I’m still trying to figure that out myself, as well as figure out what “the next step” is. Guides like this from Vox.com don’t help much:
1) Don’t worry too much about the salary
2) Don’t follow your interests
3) Don’t do an easy job
4) Do work that has wider significance
5) Engage in a variety of different tasks
Just with those first five items, I am apparently supposed to ignore not only salary but also my current interests. It should be difficult, meaningful to me personally, and have a wide variety of tasks fall under its umbrella.
I’m surprised it doesn’t ask the readers to ignore their skills (whether they be medical diagnosis, programming, graphic design, whatever) and just apply to jobs that sound good to them. “Well, I’m here for the Chief Surgeon position because it sounded really varied. I have to hurry, though, I have an interview as a Flight Technician after this.”

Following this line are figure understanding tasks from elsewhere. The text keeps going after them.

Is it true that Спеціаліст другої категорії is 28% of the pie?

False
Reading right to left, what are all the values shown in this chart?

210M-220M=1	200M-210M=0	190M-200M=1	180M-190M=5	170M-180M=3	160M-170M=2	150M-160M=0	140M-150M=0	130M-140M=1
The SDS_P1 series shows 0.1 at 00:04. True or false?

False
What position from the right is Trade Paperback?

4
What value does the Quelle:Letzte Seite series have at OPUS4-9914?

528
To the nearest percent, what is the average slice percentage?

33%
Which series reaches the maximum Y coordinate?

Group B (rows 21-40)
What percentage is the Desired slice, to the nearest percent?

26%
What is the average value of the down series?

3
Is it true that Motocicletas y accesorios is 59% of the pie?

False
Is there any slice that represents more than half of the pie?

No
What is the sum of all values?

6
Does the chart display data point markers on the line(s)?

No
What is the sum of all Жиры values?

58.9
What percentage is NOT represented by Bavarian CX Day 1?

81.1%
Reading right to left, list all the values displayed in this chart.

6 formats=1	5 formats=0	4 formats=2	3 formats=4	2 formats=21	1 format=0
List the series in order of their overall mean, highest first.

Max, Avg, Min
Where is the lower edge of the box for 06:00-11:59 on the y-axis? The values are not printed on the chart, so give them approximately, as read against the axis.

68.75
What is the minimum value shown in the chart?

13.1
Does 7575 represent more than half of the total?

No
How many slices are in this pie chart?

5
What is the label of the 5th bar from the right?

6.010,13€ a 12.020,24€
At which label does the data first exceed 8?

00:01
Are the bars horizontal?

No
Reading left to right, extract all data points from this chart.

Uh huh. I’m just going to say the people I saw doing the best in medical school tended to have a really strong interest in the topic, usually cultivated over many years, and a background that supported it (however–some worked as nurses, some were just Bio majors, etc). I’m sure there are a handful who were poets or actors or something. But in general I didn’t find myself surrounded by theater majors for whatever reason.
Meanwhile, other job guides seem convinced that there is One True Career/Job for everyone in the universe out there. No matter how esoteric your interests. You too can find a job involving string theory, basket-weaving and long social lunches. Just put your damn mind to it. And think positive, jerk.
2015 is certainly going to be interesting. Whatever else it will be.